### REQUIRED WORK:
Reproduce the records below exactly, but only between the lines holding "X21190000Y6908810D01*" and "X22165000Y9525000D02*", inclusive.

┌──

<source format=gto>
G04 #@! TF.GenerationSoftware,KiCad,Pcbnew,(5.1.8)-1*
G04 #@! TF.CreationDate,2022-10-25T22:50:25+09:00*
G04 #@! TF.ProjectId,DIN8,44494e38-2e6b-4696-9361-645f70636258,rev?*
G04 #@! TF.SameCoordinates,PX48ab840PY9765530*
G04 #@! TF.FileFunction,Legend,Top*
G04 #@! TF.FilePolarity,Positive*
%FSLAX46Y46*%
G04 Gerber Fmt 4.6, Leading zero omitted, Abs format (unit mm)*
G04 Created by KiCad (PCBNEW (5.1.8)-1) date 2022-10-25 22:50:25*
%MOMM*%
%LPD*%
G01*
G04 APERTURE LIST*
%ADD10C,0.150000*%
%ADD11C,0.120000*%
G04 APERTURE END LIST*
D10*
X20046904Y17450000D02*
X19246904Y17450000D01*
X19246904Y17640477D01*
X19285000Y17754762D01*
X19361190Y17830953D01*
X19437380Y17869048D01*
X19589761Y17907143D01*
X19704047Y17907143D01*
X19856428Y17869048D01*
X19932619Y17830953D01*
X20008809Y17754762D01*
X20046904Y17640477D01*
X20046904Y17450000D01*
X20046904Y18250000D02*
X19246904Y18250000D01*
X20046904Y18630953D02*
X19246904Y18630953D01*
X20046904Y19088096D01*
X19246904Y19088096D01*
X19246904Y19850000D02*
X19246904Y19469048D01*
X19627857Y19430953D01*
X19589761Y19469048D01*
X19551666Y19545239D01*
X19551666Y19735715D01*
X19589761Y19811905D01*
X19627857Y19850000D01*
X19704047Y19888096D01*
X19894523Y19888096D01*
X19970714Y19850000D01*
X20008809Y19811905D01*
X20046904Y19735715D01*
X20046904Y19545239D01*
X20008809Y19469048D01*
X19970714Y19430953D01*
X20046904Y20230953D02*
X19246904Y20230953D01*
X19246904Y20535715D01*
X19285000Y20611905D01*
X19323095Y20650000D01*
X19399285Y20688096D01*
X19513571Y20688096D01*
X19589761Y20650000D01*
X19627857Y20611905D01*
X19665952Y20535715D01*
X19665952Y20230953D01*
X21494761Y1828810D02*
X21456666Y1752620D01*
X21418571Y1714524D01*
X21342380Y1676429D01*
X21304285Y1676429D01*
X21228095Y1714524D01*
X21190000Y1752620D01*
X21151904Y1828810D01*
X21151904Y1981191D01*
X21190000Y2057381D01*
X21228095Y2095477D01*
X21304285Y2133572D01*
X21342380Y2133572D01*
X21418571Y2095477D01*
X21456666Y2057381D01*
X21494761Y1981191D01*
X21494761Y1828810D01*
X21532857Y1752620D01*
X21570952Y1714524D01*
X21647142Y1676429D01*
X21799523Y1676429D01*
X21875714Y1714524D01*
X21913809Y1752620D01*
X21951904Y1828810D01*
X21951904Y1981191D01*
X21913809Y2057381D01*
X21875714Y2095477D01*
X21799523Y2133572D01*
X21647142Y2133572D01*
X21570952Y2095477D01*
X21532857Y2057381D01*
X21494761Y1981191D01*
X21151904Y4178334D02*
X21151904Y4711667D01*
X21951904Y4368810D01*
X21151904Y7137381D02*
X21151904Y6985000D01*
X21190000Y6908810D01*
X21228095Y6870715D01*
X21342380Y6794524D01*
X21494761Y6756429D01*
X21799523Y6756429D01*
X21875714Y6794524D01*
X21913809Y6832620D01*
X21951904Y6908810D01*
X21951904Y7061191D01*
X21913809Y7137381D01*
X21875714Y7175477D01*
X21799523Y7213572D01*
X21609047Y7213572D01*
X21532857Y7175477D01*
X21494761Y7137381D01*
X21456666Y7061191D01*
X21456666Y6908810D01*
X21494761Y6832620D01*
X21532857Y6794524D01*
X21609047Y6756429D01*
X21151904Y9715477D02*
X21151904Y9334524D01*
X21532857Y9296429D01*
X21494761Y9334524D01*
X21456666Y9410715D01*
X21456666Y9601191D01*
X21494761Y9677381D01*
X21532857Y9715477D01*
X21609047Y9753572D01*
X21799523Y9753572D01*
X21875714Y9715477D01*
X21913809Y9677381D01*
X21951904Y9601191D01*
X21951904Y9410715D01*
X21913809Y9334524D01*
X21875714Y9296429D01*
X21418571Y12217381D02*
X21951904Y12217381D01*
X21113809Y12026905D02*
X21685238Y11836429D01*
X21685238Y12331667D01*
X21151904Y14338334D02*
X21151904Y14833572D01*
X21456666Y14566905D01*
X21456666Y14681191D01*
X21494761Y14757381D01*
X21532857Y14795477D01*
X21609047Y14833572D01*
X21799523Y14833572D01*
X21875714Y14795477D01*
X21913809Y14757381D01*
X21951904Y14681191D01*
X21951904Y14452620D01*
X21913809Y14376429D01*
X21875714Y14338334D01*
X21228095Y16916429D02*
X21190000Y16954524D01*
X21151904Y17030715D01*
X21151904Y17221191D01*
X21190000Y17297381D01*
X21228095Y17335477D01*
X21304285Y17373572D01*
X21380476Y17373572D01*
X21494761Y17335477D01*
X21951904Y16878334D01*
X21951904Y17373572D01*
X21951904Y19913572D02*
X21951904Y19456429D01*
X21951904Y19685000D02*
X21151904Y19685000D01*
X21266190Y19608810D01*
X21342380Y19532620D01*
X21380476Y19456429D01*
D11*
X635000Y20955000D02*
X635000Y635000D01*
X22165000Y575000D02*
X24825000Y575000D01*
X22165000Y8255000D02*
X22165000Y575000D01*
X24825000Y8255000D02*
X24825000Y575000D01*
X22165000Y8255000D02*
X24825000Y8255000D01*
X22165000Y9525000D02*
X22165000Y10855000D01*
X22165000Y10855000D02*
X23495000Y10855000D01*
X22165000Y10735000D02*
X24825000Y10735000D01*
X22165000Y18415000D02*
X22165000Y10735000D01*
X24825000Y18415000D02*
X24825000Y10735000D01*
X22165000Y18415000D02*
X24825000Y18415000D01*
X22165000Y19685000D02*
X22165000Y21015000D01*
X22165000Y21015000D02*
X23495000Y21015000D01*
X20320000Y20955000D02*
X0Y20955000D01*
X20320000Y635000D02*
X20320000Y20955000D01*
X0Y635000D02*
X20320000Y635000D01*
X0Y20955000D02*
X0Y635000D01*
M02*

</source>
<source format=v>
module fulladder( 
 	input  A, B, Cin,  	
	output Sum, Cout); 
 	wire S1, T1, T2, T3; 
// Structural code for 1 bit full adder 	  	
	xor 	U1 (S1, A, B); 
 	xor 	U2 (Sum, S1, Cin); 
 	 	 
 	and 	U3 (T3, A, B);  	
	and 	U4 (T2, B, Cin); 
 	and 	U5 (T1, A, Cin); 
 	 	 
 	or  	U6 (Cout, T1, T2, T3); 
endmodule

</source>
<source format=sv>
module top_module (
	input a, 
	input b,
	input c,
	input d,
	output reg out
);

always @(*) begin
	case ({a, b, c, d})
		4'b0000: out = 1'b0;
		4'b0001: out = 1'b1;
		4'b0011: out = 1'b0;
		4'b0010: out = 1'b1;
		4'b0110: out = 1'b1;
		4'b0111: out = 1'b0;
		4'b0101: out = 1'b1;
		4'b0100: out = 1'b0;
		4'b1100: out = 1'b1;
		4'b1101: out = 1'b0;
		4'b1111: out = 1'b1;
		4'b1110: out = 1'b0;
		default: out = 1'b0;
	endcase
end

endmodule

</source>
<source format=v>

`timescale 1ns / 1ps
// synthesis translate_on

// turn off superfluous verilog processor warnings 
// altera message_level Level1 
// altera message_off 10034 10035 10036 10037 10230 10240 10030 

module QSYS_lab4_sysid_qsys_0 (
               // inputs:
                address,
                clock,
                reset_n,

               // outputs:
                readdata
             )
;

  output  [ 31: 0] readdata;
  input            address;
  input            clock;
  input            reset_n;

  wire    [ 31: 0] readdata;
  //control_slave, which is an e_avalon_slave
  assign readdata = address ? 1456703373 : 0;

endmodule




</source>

└──
┌──

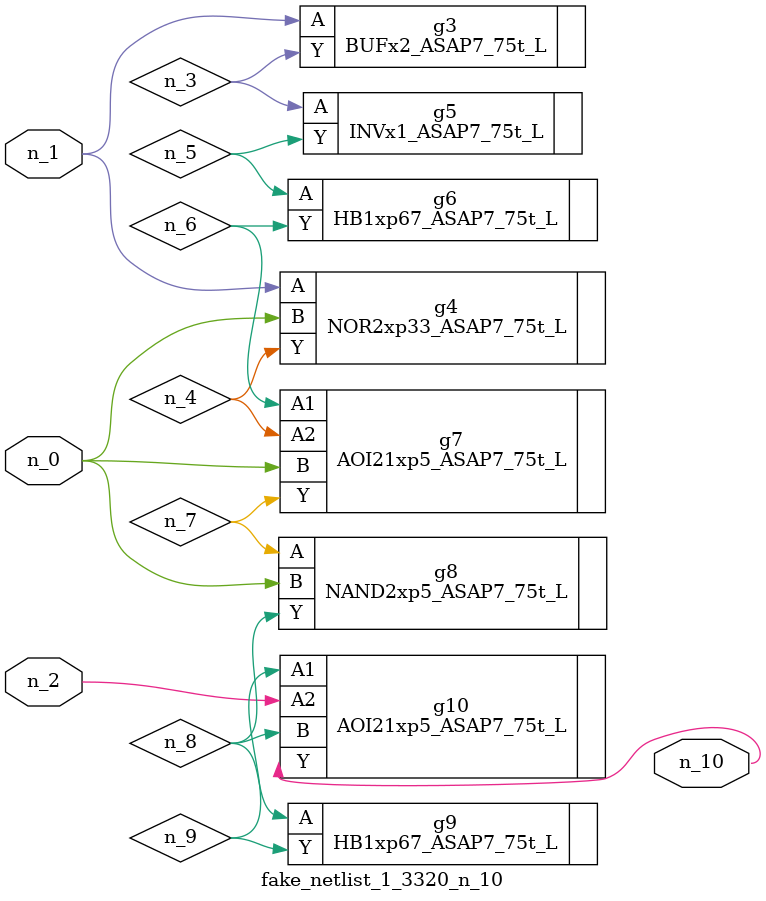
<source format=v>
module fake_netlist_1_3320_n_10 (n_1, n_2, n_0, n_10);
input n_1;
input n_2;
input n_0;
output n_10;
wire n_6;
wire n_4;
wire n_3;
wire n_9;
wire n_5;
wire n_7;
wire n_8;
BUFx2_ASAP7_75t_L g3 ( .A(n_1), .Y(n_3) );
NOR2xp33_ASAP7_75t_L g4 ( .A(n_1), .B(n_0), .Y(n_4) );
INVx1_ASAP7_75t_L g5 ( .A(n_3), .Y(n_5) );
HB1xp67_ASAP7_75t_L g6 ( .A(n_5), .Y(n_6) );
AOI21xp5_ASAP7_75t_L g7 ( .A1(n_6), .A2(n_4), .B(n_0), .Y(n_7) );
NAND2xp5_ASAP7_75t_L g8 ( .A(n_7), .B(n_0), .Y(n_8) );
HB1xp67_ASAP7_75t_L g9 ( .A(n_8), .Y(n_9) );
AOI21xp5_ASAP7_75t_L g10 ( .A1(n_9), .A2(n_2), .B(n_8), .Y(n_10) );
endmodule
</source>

└──

### EXERCISE ANSWER:
X21190000Y6908810D01*
X21228095Y6870715D01*
X21342380Y6794524D01*
X21494761Y6756429D01*
X21799523Y6756429D01*
X21875714Y6794524D01*
X21913809Y6832620D01*
X21951904Y6908810D01*
X21951904Y7061191D01*
X21913809Y7137381D01*
X21875714Y7175477D01*
X21799523Y7213572D01*
X21609047Y7213572D01*
X21532857Y7175477D01*
X21494761Y7137381D01*
X21456666Y7061191D01*
X21456666Y6908810D01*
X21494761Y6832620D01*
X21532857Y6794524D01*
X21609047Y6756429D01*
X21151904Y9715477D02*
X21151904Y9334524D01*
X21532857Y9296429D01*
X21494761Y9334524D01*
X21456666Y9410715D01*
X21456666Y9601191D01*
X21494761Y9677381D01*
X21532857Y9715477D01*
X21609047Y9753572D01*
X21799523Y9753572D01*
X21875714Y9715477D01*
X21913809Y9677381D01*
X21951904Y9601191D01*
X21951904Y9410715D01*
X21913809Y9334524D01*
X21875714Y9296429D01*
X21418571Y12217381D02*
X21951904Y12217381D01*
X21113809Y12026905D02*
X21685238Y11836429D01*
X21685238Y12331667D01*
X21151904Y14338334D02*
X21151904Y14833572D01*
X21456666Y14566905D01*
X21456666Y14681191D01*
X21494761Y14757381D01*
X21532857Y14795477D01*
X21609047Y14833572D01*
X21799523Y14833572D01*
X21875714Y14795477D01*
X21913809Y14757381D01*
X21951904Y14681191D01*
X21951904Y14452620D01*
X21913809Y14376429D01*
X21875714Y14338334D01*
X21228095Y16916429D02*
X21190000Y16954524D01*
X21151904Y17030715D01*
X21151904Y17221191D01*
X21190000Y17297381D01*
X21228095Y17335477D01*
X21304285Y17373572D01*
X21380476Y17373572D01*
X21494761Y17335477D01*
X21951904Y16878334D01*
X21951904Y17373572D01*
X21951904Y19913572D02*
X21951904Y19456429D01*
X21951904Y19685000D02*
X21151904Y19685000D01*
X21266190Y19608810D01*
X21342380Y19532620D01*
X21380476Y19456429D01*
D11*
X635000Y20955000D02*
X635000Y635000D01*
X22165000Y575000D02*
X24825000Y575000D01*
X22165000Y8255000D02*
X22165000Y575000D01*
X24825000Y8255000D02*
X24825000Y575000D01*
X22165000Y8255000D02*
X24825000Y8255000D01*
X22165000Y9525000D02*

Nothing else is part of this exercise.